Attrition: Killing Is Stressful


November 28,2008: The U.S. Veterans Administration (VA) has found that those who had killed someone in combat were 40 percent more likely to show symptoms of PTSD (post-traumatic stress disorder). or similar symptoms found in those who suffered concussions from roadside bombs. The VA is paying more attention to PTSD, as it expects to see a lot of in the next generation of veterans.

Never before has the U.S. Department of Defense had so many troops who have experienced so many days of combat, and that translates into more PTSD. In the past (Vietnam, World War II) casualties were several times higher. but combat was not as prolonged. Thus few troops lasted 200 or more days in combat. During World War II, it was found that 200 days was the average combat exposure a soldier suffered before starting to experience debilitating PTSD. But now the military, and the VA, are finding that some combat events can trigger more, or less, PTSD. Roadside bombs have, for example, caused soldiers problems because the blast can inflict mild concussion on troops who are not otherwise injured. Years later, those mini-concussions can cause mental problems.

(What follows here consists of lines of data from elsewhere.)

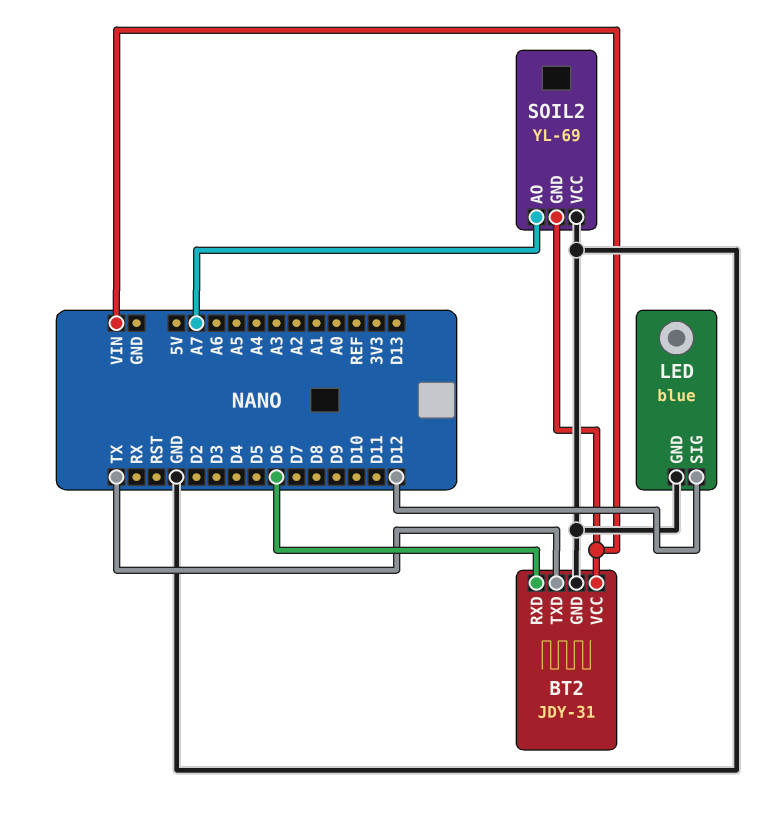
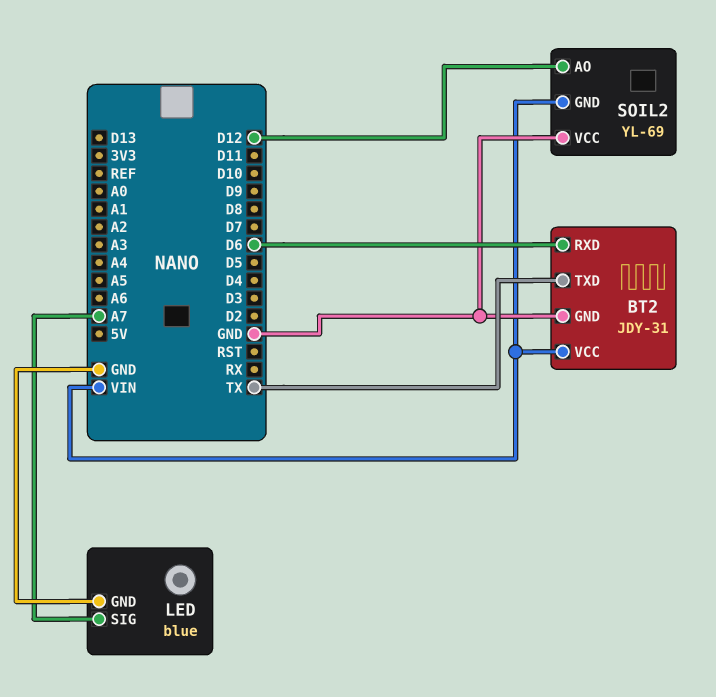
LED pin SIG: D12 -> A7
SOIL2 pin AO: A7 -> D12

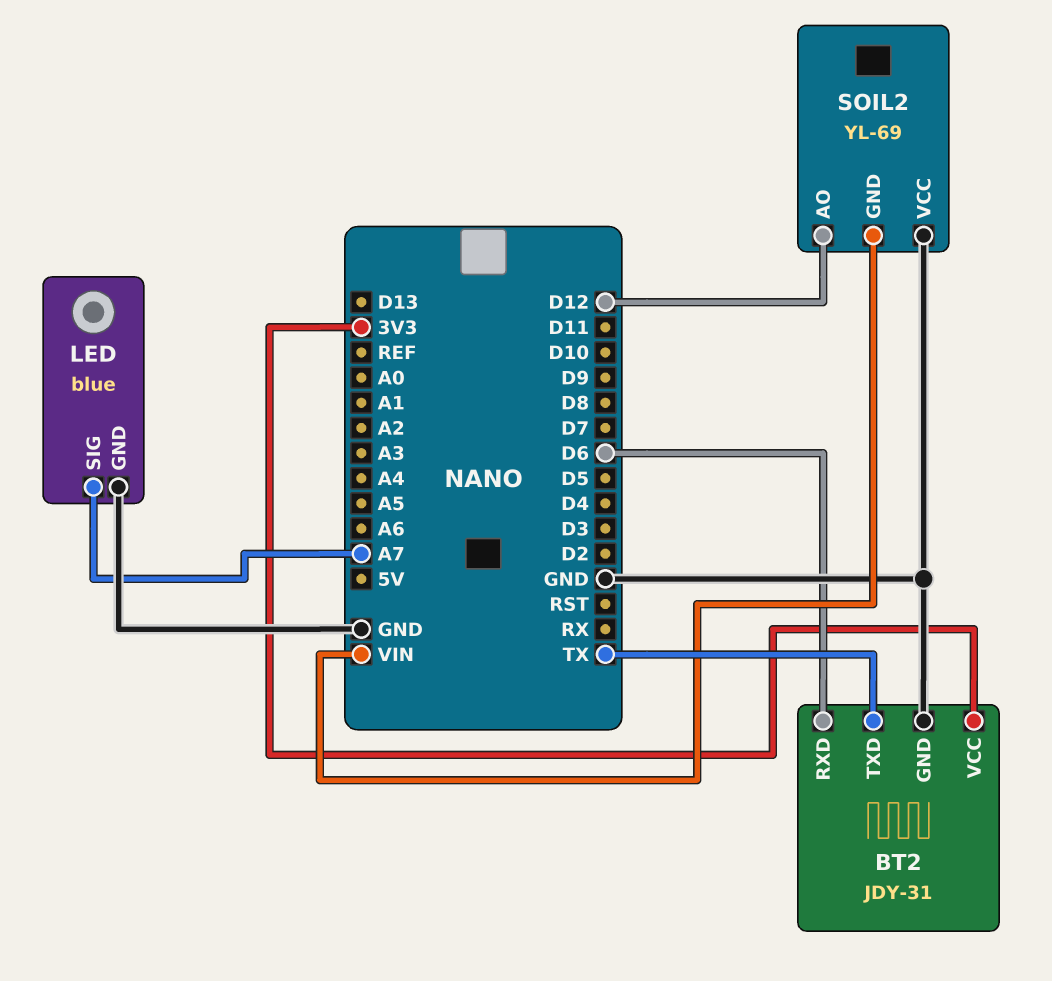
BT2 pin VCC: VIN -> 3V3

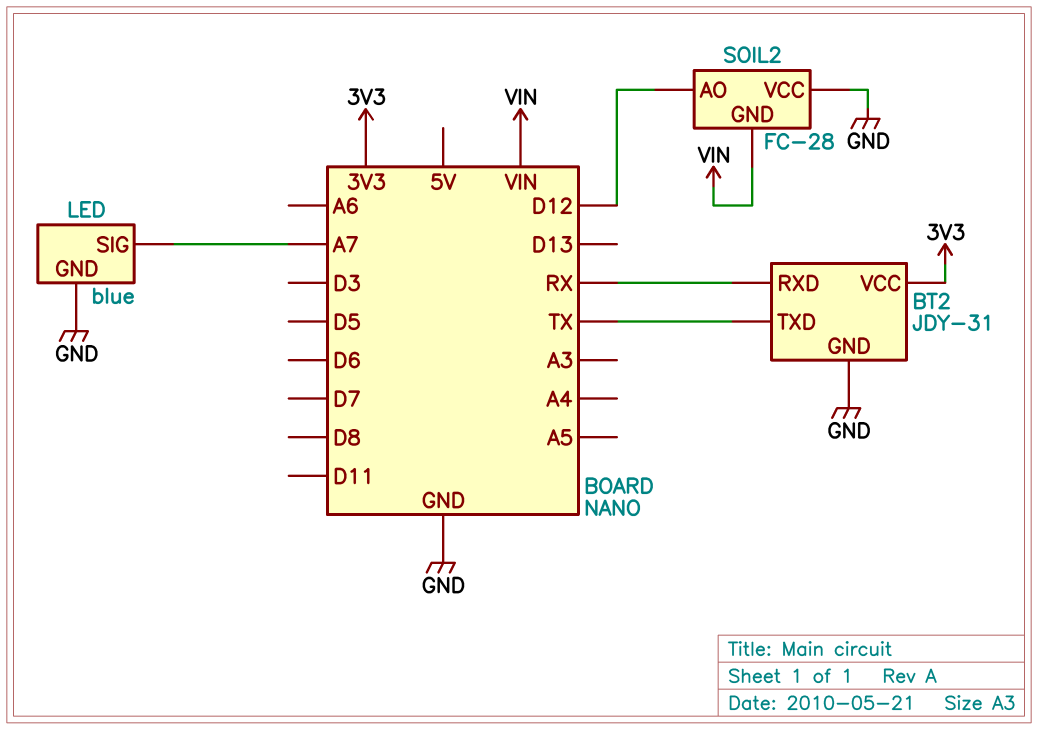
BT2 pin RXD: D6 -> RX
SOIL2: YL-69 -> FC-28

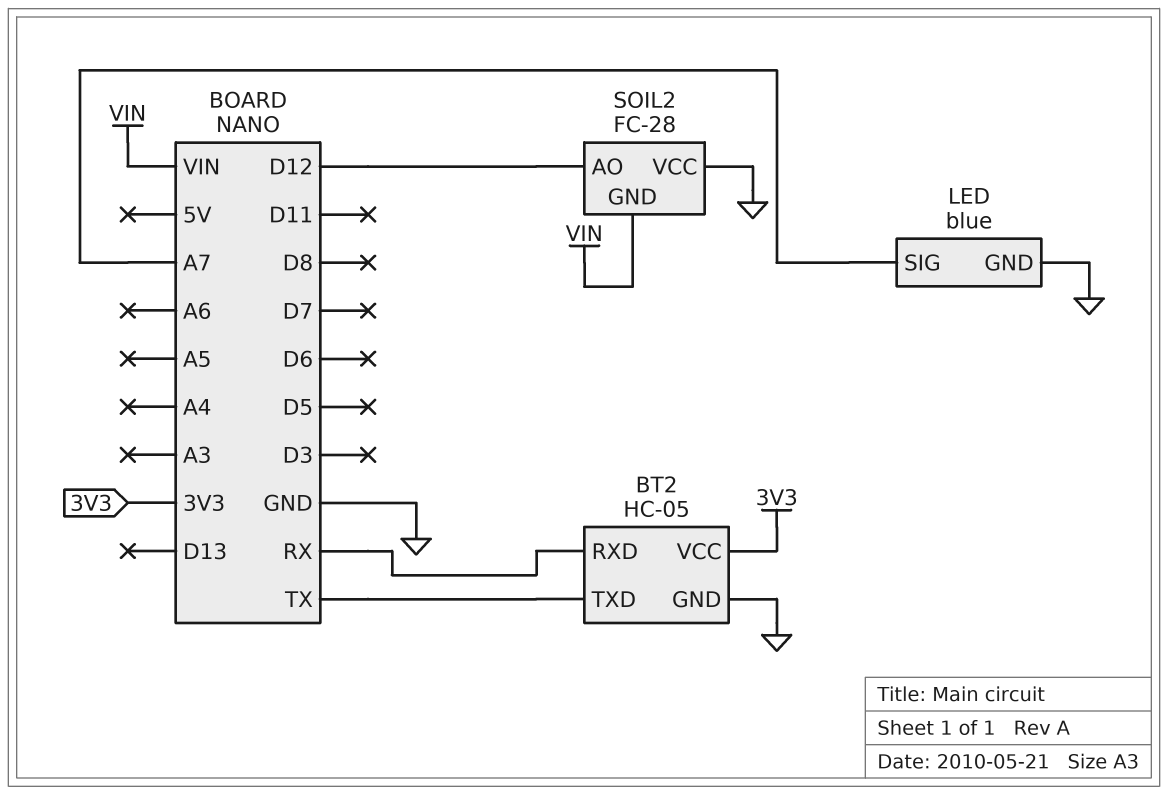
BT2: JDY-31 -> HC-05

The patterns of combat were different during World War II. For example, the bulk of the troops in Europe went in after June 6, 1944. The fighting in Europe ended eleven months later. In the Pacific, the fighting tended to be episodic. A few months of combat, followed by many months of preparing for the next island invasion or battle. In Vietnam, not a lot of people went back for multiple tours, and those who did spend a year with a combat unit, spent less time in combat than they would in Iraq. Even during Vietnam, it was noted that many of those who were in combat for 200 or more days, did get a little punchy.

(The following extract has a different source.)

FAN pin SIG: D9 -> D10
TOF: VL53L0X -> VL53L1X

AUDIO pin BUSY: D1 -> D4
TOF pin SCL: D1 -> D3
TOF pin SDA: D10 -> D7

In Iraq, army combat troops often get 200 days of combat in one 12 month tour, which is more than their grandfathers got during all of World War II. And some troops are returning for a third tour in Iraq, which is now fifteen months. The army has found ways to avoid the onset of PTSD (better accommodations, email contact with home, prompt treatment for PTSD), but many troops are headed for uncharted territory, and an unprecedented amount of time in combat. Thus the research, and new programs to spot PTSD as early as possible.